* _EXERCISE TEXT_


    Southern Ohio, but one of my DDs happens to be in Columbus today, and what a beeeuuutiful day it is--not one cloud in a baby-blue sky. Hope your day has improved. ;)

    This post was edited by mama_goose on Tue, Feb 12, 13 at 13:31

  • Fori
    11 years ago

    I knew what you meant, GW. :)

  • liriodendron
    11 years ago

    Hey, if it makes you feel better think of this.

    If you have installed lath on the your wall studs then you had have lathEd it.

  • columbusguy1
    Original Author
    11 years ago

    Hey All...

    I wasn't directing it specifically at graywings...but I have seen it so often here that something just finally got to me. I do fiction writing at an ancient history site, and understand that misspellings do occur...a lot of my stuff is written spur-of-the moment at 2A.M., but there I do catch most of mine which are mainly due to speed and keyboard layout.

* _EXTRACTED INFORMATION_
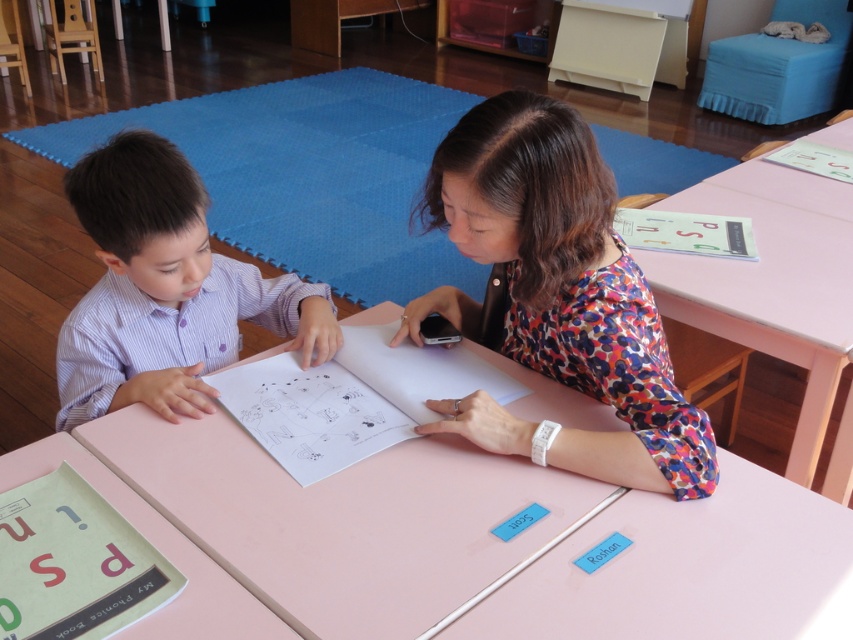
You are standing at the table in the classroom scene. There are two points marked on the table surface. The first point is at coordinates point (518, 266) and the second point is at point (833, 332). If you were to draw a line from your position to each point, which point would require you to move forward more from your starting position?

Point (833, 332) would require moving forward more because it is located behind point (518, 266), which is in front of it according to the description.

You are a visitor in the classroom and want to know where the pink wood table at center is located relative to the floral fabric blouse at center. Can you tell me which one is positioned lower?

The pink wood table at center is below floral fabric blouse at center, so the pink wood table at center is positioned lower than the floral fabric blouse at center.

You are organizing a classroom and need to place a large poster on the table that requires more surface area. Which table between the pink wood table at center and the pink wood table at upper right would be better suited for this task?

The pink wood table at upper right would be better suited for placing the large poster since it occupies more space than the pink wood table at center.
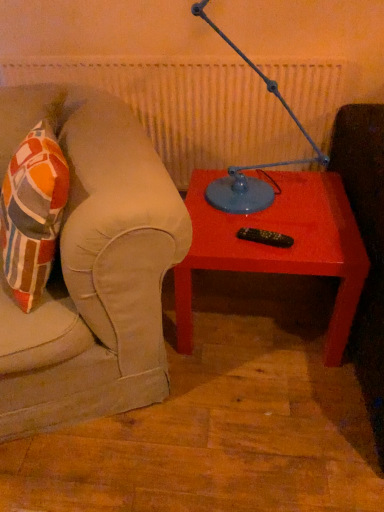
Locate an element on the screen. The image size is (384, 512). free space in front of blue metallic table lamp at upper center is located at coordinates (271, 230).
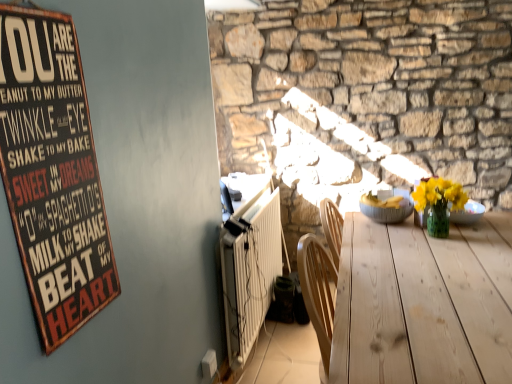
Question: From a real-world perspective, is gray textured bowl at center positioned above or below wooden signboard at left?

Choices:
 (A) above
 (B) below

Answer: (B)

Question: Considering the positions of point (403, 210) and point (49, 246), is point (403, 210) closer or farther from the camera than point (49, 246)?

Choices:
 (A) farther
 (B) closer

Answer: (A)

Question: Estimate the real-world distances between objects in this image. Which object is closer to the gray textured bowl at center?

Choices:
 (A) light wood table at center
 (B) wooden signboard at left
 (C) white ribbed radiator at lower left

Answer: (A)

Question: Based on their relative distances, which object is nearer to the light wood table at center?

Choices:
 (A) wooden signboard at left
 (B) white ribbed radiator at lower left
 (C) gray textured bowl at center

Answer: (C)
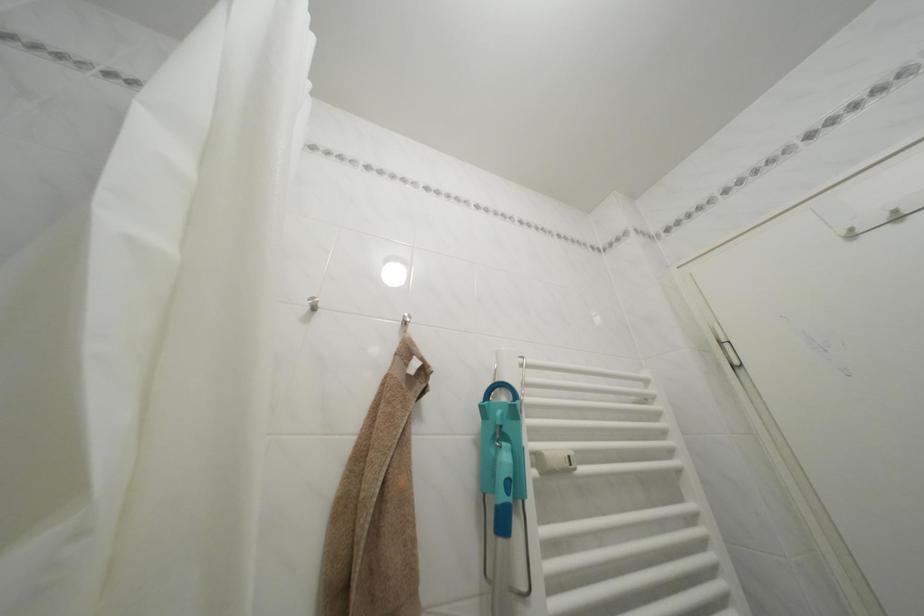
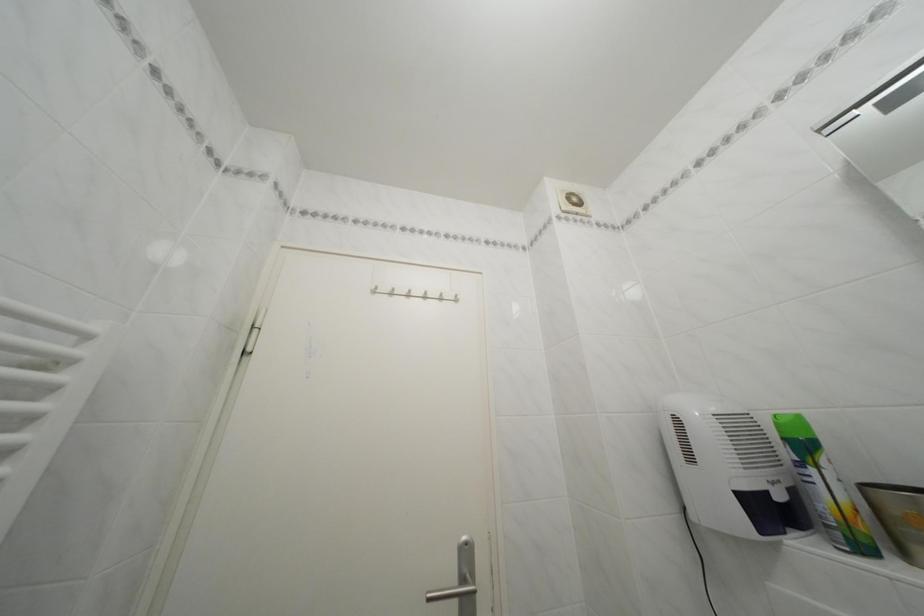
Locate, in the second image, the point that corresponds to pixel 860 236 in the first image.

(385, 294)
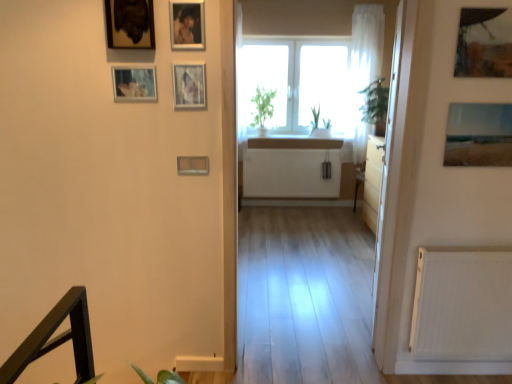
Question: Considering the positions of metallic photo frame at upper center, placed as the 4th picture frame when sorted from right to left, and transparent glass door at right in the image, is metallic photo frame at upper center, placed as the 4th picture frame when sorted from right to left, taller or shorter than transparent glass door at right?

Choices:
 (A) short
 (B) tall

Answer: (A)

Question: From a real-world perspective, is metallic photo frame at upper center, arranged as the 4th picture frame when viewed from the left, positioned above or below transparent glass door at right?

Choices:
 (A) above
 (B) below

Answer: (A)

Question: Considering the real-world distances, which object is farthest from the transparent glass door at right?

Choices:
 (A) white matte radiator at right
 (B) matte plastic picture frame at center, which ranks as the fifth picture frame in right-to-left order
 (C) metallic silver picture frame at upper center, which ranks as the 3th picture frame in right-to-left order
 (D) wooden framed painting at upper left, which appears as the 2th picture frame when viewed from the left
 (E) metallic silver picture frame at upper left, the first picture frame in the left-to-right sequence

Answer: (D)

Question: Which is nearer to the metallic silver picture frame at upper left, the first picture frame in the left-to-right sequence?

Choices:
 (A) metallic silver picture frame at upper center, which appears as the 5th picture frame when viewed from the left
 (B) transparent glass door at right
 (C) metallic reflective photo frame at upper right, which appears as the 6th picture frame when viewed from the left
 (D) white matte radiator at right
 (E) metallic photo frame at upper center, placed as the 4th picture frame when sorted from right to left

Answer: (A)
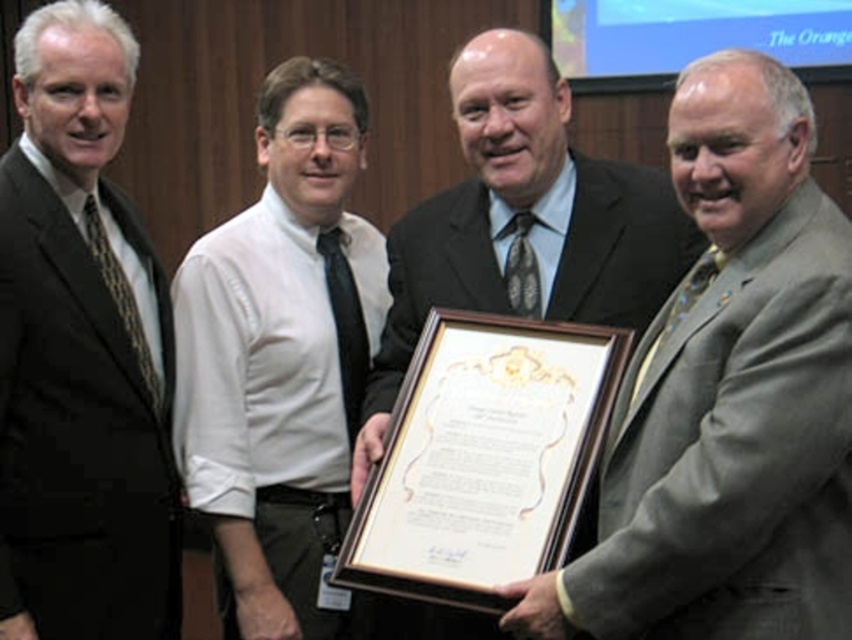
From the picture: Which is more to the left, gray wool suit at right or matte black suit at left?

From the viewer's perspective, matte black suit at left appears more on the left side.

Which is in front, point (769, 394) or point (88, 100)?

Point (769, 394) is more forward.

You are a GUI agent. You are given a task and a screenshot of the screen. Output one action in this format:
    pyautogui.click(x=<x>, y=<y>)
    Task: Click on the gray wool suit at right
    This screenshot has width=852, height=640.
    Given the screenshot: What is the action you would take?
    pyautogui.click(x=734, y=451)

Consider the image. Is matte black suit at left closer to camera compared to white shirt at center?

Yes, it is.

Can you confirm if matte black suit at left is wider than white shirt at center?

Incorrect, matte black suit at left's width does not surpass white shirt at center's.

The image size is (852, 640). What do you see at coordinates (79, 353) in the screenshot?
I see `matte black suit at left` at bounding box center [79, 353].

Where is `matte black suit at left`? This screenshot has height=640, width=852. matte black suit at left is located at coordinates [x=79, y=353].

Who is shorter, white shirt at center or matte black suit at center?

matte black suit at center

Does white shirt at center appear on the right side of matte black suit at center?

* _WHAT YOU NEED TO DO_
1) In the forum thread, what does columbusguy1 say most of their misspellings are mainly due to?
2) Reproduce the forum thread word for word, starting at "Southern Ohio, but" and ending at "meant, GW. :)".
3) Write the next part of the forum thread about misspellings, picking up after its last sentence.
You won't need the material to do any of this.

* _ANSWERS BY ITEM NUMBER_
1) Speed and keyboard layout.

2)
Southern Ohio, but one of my DDs happens to be in Columbus today, and what a beeeuuutiful day it is--not one cloud in a baby-blue sky. Hope your day has improved. ;)

    This post was edited by mama_goose on Tue, Feb 12, 13 at 13:31

  • Fori
    11 years ago

    I knew what you meant, GW. :)

3)
    Many, many people here are quite knowledgeable about restoration, so I guess I expect higher standards--earlier that day, I was at a professional restoration site, and saw so many errors that I thought 'there is no way I'd use these people'.

    The other thing which gets to me is computer-speak and technology--and the fact that a lot of people just assume that since it is high-tech, it is going to function perfectly. Well, that is not true with things like spell-checkers; they are only as good as the person who uses it: it will offer suggested spellings which it thinks are alternates to your typed word, but it also was created by people who assume that if you see the proper word, you will know which one to pick. With our current educational system, the time will soon come when they will likely give up any pretence to grammar or spelling at all and give in to text usages.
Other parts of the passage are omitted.